The summary of changes is as follows:
- We now always unwind the stack on panics. TaskCenter is designed to catch panics of important tasks and trigger a clean shutdown and reports a non-zero exit code.
- Ensure that on graceful shutdown timeout that we attempt to cleanly flush/shutdown rocksdb manager. This is important to avoid massive backfills of lost memtables on unclean shutdown.
- Catch panics at top-level task-center runtime control loop and trigger an emergency rocksdb WAL fsync to ensure that we flush the WAL to avoid loss of in-memory WAL buffer if/when we add support to manual wal flushing in the future.
- Makes sure that panics from network connection tasks do not trigger a system shutdown, instead, they are caught and properly logged.
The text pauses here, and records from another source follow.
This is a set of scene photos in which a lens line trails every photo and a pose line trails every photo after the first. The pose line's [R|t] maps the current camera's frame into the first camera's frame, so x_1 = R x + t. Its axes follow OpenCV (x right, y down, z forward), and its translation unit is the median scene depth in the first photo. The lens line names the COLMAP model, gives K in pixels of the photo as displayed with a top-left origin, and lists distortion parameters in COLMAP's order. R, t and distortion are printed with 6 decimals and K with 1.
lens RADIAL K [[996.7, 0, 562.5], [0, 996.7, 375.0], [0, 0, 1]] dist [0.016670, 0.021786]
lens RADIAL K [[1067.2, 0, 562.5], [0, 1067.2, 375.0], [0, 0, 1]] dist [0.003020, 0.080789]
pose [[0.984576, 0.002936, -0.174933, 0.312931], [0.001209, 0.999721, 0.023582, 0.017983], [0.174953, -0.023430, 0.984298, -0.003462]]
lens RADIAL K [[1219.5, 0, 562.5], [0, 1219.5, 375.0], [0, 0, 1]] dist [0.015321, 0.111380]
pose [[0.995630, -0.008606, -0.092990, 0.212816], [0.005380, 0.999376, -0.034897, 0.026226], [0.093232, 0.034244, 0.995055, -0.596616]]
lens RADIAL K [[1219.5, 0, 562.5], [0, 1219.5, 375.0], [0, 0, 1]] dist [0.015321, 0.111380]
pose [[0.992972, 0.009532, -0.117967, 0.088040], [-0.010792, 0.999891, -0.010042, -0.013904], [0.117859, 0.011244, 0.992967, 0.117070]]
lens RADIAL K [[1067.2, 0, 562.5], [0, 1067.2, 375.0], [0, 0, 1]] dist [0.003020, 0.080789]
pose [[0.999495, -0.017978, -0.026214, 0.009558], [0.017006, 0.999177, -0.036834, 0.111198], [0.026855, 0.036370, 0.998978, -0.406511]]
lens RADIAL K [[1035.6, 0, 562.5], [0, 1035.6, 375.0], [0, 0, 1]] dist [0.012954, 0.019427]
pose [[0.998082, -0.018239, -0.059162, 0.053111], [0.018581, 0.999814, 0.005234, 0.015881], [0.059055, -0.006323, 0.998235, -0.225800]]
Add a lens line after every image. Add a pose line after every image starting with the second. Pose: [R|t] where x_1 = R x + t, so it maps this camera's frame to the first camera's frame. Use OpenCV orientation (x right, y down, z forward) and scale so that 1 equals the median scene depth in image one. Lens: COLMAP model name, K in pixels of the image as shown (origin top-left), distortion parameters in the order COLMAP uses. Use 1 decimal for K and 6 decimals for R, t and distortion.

This avoids a situation where a network bad request/handler can cause the entire node to panic.
- In situations where tracing might have been lost/dropped, ensure that we also log critical information on stderr.
- Allow the user to send a second signal (SIGTERM or SIGINT) to terminate restate to force the shutdown.
- Shutdown timeout is controlled by TaskCenter itself, this means that self-triggered shutdown will also respect the timeout.

This hardens restate against unclean crashes and ensures we perform a clean handoff to other cluster members in case of an unrecoverable crash.

Other PRs in this stack focus on more granular control over the shutdown process to unlock better hand-off and cleaner shutdowns.